Charles' wife, Estella Staats Hazelwood, died in 1915, from tuberculosis. This is confirmed from the conversations with his children, and from written information in the Hazelwood Journal. The White Hall Register reported on December 10, 1915, that Mrs. Charles Hazelwood died at her home in Hillview on December 2, 1915, at age 32. It states that she had been ill with tuberculosis for five years. This article reports that Stella Staats Hazelwood's funeral was held at the Hillview Baptist Church on Saturday, December 4, 1915.
Charles quickly remarried a teacher named Beulah. She and her step-children did not get along, and Charles children reported that she was a cruel mother to them. The oldest daughter, Mary, left home, and on the 1920 Illinois Census, is listed as living with John Coates on School Street. Mary was living with her Aunt Dora Staats, the wife of John Coates.
Charles died in Venice, Illinois on July 16, 1932. Two years before his death, our Grandfather, Charles Cloyde Hazelwood, was listed as living in Benice, and working for the steam railroad. His son, William, is also listed with his father, and also worked for the railroad as a helper.
Charles moved from Hillview to Roodhouse and owned two separate homes there. He also was listed on the 1920 census as living in Chicago where he was working for the railroad.
Both Charles Hazelwood and his wife, Stella Staats Hazelwood are buried in the Bridgewater Cemetery near Hillview, Illinois.
William Ingersaw Hazelwood was born in July 29, 1910 to Charles Cloyde Hazelwood and Estella Etta Staats. William's mother was sick from the time he was two with tuberculosis, and she died in 1915 at the age of 32. William's life began precariously.

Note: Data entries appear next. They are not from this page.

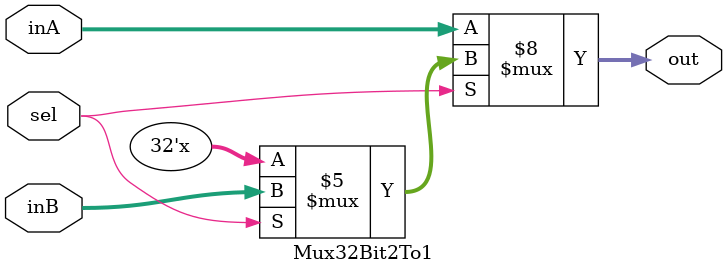
<source format=v>
`timescale 1ns / 1ps


module Mux32Bit2To1(out, inA, inB, sel);
    input [31:0] inA;
    input [31:0] inB;
    output reg [31:0] out;
    input sel;

    initial begin 
        out <= 0;
    end

    always @(*) begin
        if (sel == 0) begin
            out <= inA;
        end
        else if (sel == 1) begin
            out <= inB;
        end
    end
	
endmodule

</source>
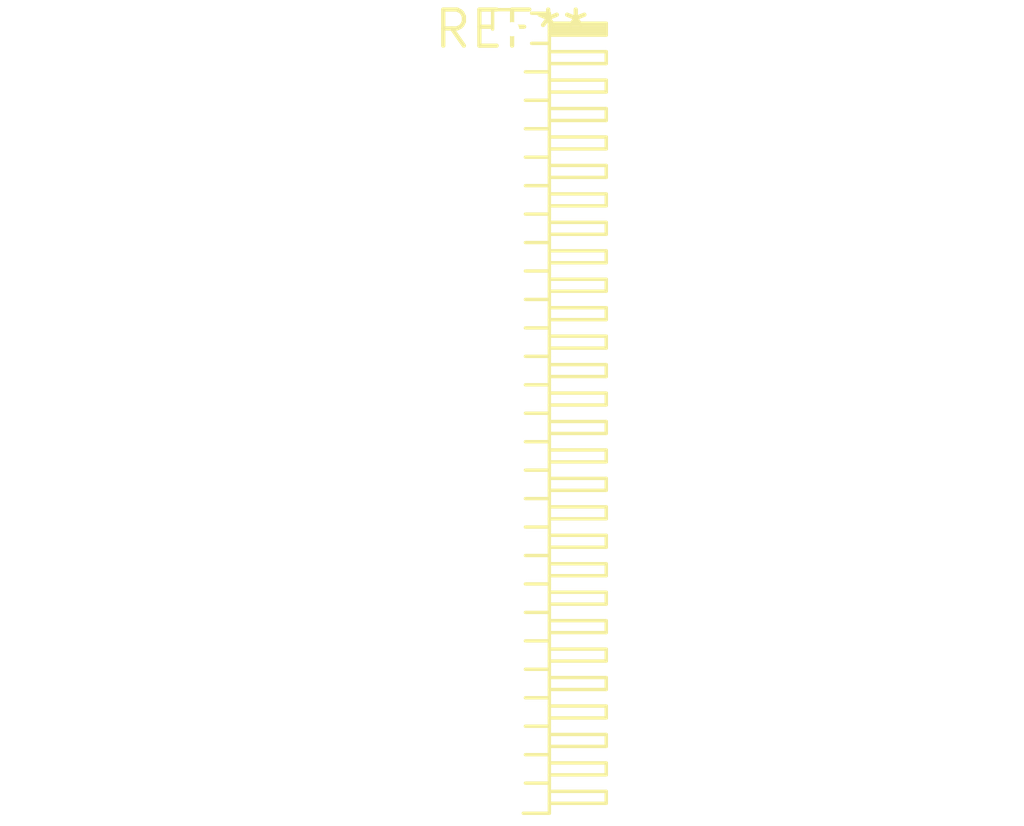
<source format=kicad_pcb>
(kicad_pcb (version 20240108) (generator pcbnew)

  (general
    (thickness 1.6)
  )

  (paper "A4")
  (layers
    (0 "F.Cu" signal)
    (31 "B.Cu" signal)
    (32 "B.Adhes" user "B.Adhesive")
    (33 "F.Adhes" user "F.Adhesive")
    (34 "B.Paste" user)
    (35 "F.Paste" user)
    (36 "B.SilkS" user "B.Silkscreen")
    (37 "F.SilkS" user "F.Silkscreen")
    (38 "B.Mask" user)
    (39 "F.Mask" user)
    (40 "Dwgs.User" user "User.Drawings")
    (41 "Cmts.User" user "User.Comments")
    (42 "Eco1.User" user "User.Eco1")
    (43 "Eco2.User" user "User.Eco2")
    (44 "Edge.Cuts" user)
    (45 "Margin" user)
    (46 "B.CrtYd" user "B.Courtyard")
    (47 "F.CrtYd" user "F.Courtyard")
    (48 "B.Fab" user)
    (49 "F.Fab" user)
    (50 "User.1" user)
    (51 "User.2" user)
    (52 "User.3" user)
    (53 "User.4" user)
    (54 "User.5" user)
    (55 "User.6" user)
    (56 "User.7" user)
    (57 "User.8" user)
    (58 "User.9" user)
  )

  (setup
    (pad_to_mask_clearance 0)
    (pcbplotparams
      (layerselection 0x00010fc_ffffffff)
      (plot_on_all_layers_selection 0x0000000_00000000)
      (disableapertmacros false)
      (usegerberextensions false)
      (usegerberattributes false)
      (usegerberadvancedattributes false)
      (creategerberjobfile false)
      (dashed_line_dash_ratio 12.000000)
      (dashed_line_gap_ratio 3.000000)
      (svgprecision 4)
      (plotframeref false)
      (viasonmask false)
      (mode 1)
      (useauxorigin false)
      (hpglpennumber 1)
      (hpglpenspeed 20)
      (hpglpendiameter 15.000000)
      (dxfpolygonmode false)
      (dxfimperialunits false)
      (dxfusepcbnewfont false)
      (psnegative false)
      (psa4output false)
      (plotreference false)
      (plotvalue false)
      (plotinvisibletext false)
      (sketchpadsonfab false)
      (subtractmaskfromsilk false)
      (outputformat 1)
      (mirror false)
      (drillshape 1)
      (scaleselection 1)
      (outputdirectory "")
    )
  )

  (net 0 "")

  (footprint "PinHeader_1x28_P1.00mm_Horizontal" (layer "F.Cu") (at 0 0))

)

</source>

When he was an infant, he contracted meningitis, and the doctor gave up on his survival. However, his Aunt Dora Staats dipped him from warm water to cold water all night. When the doctor came the next morning, he said, "The baby is"..." and my Great Aunt said, "alive."

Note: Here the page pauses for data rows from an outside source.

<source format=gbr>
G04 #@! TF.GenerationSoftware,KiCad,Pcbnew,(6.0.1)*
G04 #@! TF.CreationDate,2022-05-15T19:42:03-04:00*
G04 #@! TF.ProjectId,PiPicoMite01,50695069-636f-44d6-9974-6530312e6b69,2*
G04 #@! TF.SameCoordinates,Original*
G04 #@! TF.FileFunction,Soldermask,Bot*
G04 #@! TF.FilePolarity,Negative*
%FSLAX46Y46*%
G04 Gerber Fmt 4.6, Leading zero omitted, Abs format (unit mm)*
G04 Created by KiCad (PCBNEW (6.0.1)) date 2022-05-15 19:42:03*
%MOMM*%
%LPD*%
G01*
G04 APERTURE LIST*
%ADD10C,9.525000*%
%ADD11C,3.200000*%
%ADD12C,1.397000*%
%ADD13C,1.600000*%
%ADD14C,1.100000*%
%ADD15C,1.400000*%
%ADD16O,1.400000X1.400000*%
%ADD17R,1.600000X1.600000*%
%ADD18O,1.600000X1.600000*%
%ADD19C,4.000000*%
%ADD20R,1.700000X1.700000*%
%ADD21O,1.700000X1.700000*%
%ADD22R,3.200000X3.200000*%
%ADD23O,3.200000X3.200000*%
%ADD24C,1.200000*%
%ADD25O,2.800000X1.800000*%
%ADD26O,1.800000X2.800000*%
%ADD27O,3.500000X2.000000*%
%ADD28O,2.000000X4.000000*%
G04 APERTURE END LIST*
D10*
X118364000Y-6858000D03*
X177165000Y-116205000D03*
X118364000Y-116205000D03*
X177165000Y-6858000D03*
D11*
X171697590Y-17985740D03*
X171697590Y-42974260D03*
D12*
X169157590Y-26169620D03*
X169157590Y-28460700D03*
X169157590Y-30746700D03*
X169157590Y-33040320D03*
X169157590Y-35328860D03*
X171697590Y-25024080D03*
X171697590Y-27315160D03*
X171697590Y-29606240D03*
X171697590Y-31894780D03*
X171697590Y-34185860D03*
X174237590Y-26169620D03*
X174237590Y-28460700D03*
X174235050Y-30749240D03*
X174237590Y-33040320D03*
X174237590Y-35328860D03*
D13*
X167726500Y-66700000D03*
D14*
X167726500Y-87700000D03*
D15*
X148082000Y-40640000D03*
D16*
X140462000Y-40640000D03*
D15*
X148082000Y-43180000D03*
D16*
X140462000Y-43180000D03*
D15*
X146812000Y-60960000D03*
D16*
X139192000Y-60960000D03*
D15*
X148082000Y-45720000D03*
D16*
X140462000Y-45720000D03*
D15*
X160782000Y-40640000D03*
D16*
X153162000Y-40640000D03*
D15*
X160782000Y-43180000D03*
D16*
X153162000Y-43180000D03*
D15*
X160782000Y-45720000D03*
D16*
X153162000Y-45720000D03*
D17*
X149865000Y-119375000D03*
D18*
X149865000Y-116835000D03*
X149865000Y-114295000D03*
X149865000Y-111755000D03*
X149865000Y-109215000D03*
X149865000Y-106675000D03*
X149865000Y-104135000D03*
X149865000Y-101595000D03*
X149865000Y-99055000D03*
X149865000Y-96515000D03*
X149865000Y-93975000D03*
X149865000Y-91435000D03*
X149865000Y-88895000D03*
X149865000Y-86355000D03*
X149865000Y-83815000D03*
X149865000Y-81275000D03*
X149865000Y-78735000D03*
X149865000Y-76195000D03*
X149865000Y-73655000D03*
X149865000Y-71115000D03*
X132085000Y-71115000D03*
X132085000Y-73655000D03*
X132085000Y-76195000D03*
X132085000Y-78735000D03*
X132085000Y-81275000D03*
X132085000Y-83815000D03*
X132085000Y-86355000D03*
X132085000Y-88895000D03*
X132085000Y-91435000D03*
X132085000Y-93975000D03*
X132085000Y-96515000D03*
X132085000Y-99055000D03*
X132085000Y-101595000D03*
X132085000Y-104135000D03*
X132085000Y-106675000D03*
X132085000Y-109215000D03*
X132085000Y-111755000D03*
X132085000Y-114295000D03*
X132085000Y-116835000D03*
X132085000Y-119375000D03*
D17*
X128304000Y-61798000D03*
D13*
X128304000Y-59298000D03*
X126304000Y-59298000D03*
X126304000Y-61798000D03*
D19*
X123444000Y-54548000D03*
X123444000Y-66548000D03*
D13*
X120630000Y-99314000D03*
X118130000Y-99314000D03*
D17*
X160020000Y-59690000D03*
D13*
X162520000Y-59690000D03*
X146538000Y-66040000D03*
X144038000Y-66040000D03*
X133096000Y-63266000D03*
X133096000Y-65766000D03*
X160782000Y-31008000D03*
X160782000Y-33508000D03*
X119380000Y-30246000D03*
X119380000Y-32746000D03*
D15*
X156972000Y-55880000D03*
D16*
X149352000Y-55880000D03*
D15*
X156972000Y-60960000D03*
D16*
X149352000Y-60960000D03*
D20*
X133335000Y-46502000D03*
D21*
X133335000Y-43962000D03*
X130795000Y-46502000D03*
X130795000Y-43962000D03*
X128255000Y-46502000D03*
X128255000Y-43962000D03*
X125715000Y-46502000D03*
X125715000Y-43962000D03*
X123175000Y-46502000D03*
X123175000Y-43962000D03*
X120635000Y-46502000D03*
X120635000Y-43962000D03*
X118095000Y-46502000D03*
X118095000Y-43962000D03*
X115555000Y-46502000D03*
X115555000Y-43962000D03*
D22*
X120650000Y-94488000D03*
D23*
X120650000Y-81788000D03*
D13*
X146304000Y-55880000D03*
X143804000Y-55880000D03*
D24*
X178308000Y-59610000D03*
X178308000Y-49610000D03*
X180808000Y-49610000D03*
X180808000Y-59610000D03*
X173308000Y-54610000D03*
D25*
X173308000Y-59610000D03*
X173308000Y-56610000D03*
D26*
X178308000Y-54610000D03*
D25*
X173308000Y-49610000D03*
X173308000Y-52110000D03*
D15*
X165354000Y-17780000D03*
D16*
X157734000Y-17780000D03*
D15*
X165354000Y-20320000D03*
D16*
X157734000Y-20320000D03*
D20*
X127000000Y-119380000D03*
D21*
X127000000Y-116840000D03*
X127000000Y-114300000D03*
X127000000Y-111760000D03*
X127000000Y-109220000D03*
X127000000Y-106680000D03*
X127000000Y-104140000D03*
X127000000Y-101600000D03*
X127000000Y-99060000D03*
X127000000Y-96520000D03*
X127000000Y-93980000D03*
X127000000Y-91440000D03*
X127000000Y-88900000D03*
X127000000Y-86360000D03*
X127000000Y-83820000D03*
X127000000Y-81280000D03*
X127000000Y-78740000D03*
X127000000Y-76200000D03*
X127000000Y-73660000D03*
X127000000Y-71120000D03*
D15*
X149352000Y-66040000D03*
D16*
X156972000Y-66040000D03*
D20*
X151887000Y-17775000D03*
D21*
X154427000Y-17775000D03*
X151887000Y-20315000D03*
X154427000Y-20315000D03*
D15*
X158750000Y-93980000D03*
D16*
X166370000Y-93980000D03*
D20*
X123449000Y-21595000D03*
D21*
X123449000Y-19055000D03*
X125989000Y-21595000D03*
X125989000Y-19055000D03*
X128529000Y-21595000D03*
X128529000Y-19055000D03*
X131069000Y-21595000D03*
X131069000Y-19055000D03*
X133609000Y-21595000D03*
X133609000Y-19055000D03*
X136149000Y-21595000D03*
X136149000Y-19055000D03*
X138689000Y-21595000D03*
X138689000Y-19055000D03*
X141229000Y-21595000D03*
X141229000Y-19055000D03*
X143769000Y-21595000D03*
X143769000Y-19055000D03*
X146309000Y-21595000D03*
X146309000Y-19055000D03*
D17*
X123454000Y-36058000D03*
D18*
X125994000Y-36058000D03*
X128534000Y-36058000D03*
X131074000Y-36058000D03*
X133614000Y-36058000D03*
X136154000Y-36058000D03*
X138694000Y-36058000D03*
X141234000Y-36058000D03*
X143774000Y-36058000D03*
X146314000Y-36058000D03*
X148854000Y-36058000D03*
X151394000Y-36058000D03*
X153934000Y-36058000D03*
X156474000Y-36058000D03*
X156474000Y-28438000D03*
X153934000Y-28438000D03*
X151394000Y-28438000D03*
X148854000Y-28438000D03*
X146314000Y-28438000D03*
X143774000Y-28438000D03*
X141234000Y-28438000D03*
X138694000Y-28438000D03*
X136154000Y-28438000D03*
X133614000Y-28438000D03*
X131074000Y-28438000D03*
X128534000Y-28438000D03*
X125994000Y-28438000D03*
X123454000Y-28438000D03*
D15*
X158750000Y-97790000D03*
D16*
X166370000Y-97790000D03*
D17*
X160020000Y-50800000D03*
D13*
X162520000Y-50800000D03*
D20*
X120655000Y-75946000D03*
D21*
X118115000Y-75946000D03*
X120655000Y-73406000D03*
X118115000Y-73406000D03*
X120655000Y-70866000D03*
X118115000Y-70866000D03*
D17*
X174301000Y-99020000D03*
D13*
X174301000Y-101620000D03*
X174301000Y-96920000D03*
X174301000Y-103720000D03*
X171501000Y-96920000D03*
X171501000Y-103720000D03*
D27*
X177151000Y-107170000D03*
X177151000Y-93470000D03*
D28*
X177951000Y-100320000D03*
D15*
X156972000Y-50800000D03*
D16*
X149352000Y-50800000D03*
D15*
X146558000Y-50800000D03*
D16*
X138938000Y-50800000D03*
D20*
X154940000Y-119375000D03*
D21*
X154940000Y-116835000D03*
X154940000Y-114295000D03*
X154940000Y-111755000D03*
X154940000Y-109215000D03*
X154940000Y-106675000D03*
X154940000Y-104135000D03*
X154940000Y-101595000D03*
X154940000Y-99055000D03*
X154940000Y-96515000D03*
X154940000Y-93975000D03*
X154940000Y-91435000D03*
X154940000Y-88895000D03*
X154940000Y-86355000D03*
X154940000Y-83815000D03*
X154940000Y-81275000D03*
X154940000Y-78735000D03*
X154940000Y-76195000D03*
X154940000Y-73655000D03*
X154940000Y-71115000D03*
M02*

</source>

William survived his childhood, but his father, Charles, soon married a lady named Beulah, and she was not a very warm mother. None of the three children liked her, and the oldest, Mary, lived with her Aunt Dora who was married to Johnny Coates.
William worked in the grocery business as a young man in the Madison-Venice area. He worked for TriCity Grocery. He buried his father in 1932, and lived a rather wild life for a time. He joined the Army in 1939, and served in Saulte Ste. Marie, Michigan, where he had his first child.

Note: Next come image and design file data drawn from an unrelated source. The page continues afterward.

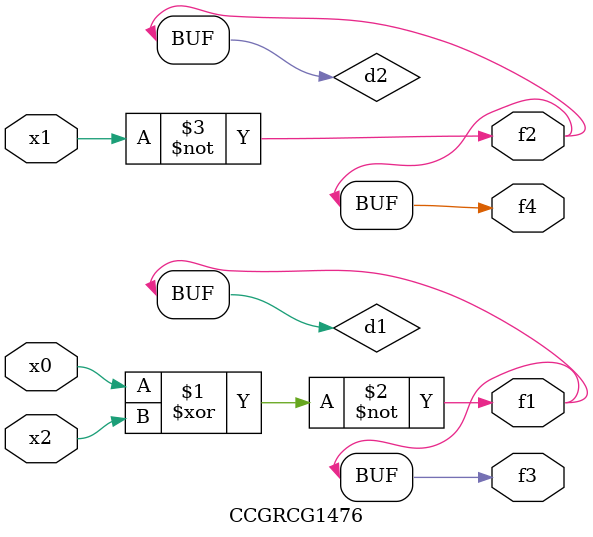
<source format=v>
module CCGRCG1476(
	input x0, x1, x2,
	output f1, f2, f3, f4
);

	wire d1, d2, d3;

	xnor (d1, x0, x2);
	nand (d2, x1);
	nor (d3, x1, x2);
	assign f1 = d1;
	assign f2 = d2;
	assign f3 = d1;
	assign f4 = d2;
endmodule

</source>
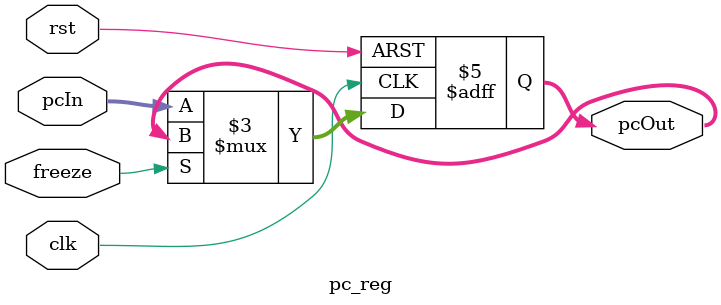
<source format=v>
module pc_reg(input clk,rst,freeze ,input [31:0] pcIn,output reg [31:0] pcOut);
    
    always @(posedge clk, posedge rst) begin 
        if (rst) 
            pcOut <= 32'd0;
        else if(~freeze) 
            pcOut<=pcIn;
    end

endmodule
</source>
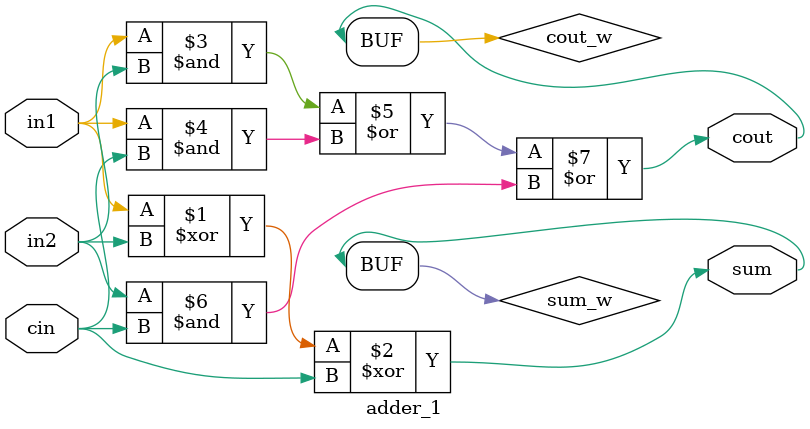
<source format=v>
module adder_32(output [31:0] sum,
                      output cout,
                      input [31:0] in1, in2,
                      input cin);

    wire [31:0] sum_w;
    wire cout_w;

    adder_16 adder_16_0(sum_w[15:0], cout_w, in1[15:0], in2[15:0], cin);
    adder_16 adder_16_1(sum_w[31:16], cout, in1[31:16], in2[31:16], cout_w);

    assign sum = sum_w;

endmodule

//Design a 16-bit adder.
//There are two 16 bit inputs (in1 and in2) and a single carry-in input bit, cin.
//The outputs are a 16 bit value, [15:0] sum, and a single carry-out output bit, cout.
//The module should utilize the inputs (in1 and in2) and the cin bit to obtain the output sum and cout values.
module adder_16(output [15:0] sum,
                      output cout,
                      input [15:0] in1, in2,
                      input cin);

    wire [15:0] sum_w;
    wire cout_w;

    adder_8 adder_8_0(sum_w[7:0], cout_w, in1[7:0], in2[7:0], cin);
    adder_8 adder_8_1(sum_w[15:8], cout, in1[15:8], in2[15:8], cout_w);

    assign sum = sum_w;

endmodule

//Design an 8-bit adder.
//There are two 8 bit inputs (in1 and in2) and a single carry-in input bit, cin.
//The outputs are a 8 bit value, [7:0] sum, and a single carry-out output bit, cout.
//The module should utilize the inputs (in1 and in2) and the cin bit to obtain the output sum and cout values.
module adder_8(output [7:0] sum,
                     output cout,
                     input [7:0] in1, in2,
                     input cin);

    wire [7:0] sum_w;
    wire cout_w;

    adder_4 adder_4_0(sum_w[3:0], cout_w, in1[3:0], in2[3:0], cin);
    adder_4 adder_4_1(sum_w[7:4], cout, in1[7:4], in2[7:4], cout_w);

    assign sum = sum_w;

endmodule

//Design a 4-bit adder.
//There are two 4 bit inputs (in1 and in2) and a single carry-in input bit, cin.
//The outputs are a 4 bit value, [3:0] sum, and a single carry-out output bit, cout.
//The module should utilize the inputs (in1 and in2) and the cin bit to obtain the output sum and cout values.
module adder_4(output [3:0] sum,
                     output cout,
                     input [3:0] in1, in2,
                     input cin);

    wire [3:0] sum_w;
    wire cout_w;

    adder_2 adder_2_0(sum_w[1:0], cout_w, in1[1:0], in2[1:0], cin);
    adder_2 adder_2_1(sum_w[3:2], cout, in1[3:2], in2[3:2], cout_w);

    assign sum = sum_w;

endmodule

//Design a 2-bit adder.
//There are two 2 bit inputs (in1 and in2) and a single carry-in input bit, cin.
//The outputs are a 2 bit value, [1:0] sum, and a single carry-out output bit, cout.
//The module should utilize the inputs (in1 and in2) and the cin bit to obtain the output sum and cout values.
module adder_2(output [1:0] sum,
                     output cout,
                     input [1:0] in1, in2,
                     input cin);

    wire [1:0] sum_w;
    wire cout_w;

    adder_1 adder_1_0(sum_w[0], cout_w, in1[0], in2[0], cin);
    adder_1 adder_1_1(sum_w[1], cout, in1[1], in2[1], cout_w);

    assign sum = sum_w;

endmodule

//Design a 1-bit adder.
//There are two 1 bit inputs (in1 and in2) and a single carry-in input bit, cin.
//The outputs are a 1 bit value, [0] sum, and a single carry-out output bit, cout.
//The module should utilize the inputs (in1 and in2) and the cin bit to obtain the output sum and cout values.
module adder_1(output [0:0] sum,
                     output cout,
                     input [0:0] in1, in2,
                     input cin);

    wire [0:0] sum_w;
    wire cout_w;

    assign sum_w = in1 ^ in2 ^ cin;
    assign cout_w = (in1 & in2) | (in1 & cin) | (in2 & cin);

    assign sum = sum_w;
    assign cout = cout_w;

endmodule
</source>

William married Mary Etna Gordon in Washington, Washington County Missouri on October 30, 1941. Mary was born in Kansas City, Kansas on July 13, 1919.
He and his wife lived in Michigan during his service on the canal as a quartermaster. By 1944, he and Mary had moved to Wood River where he operated a small grocery for Phil Esterline. Their second son was born on July 4, 1944 at Alton Memorial Hospital.
William and Mary spent most of their lives moving from the small town of Wrights, in Greene County, to the Alton-Wood River area. His Aunt Dora had property in both places, and she rented them cheaply to him and his growing family.
Without elaborating, I will say that there was a constant struggle in the marriage which was based upon the strong influence my Great Aunt had over Williams' decisions. Our Mother was not listened to by her husband as she wished, and it created a decades long problem between William and Mary, even though our Great Aunt was a source of financial help, even after her death, when William and Mary inherited her property.
Here are the children of William Hazelwood and Mary Gordon:
William died in August of 1971 in Jersey County and is buried in Brighton, Illinois. Mary died on April 5, 1988, in Brighton, Illinois, and is buried next to William.
There are many anecdotes I could write, but I have finished with the story of our family's lineage. I hope that this will help others who are interested in the Greene County Hazelwoods and their history. I especially hope that the living members of the family will pass this information along to their children so that they will know their roots.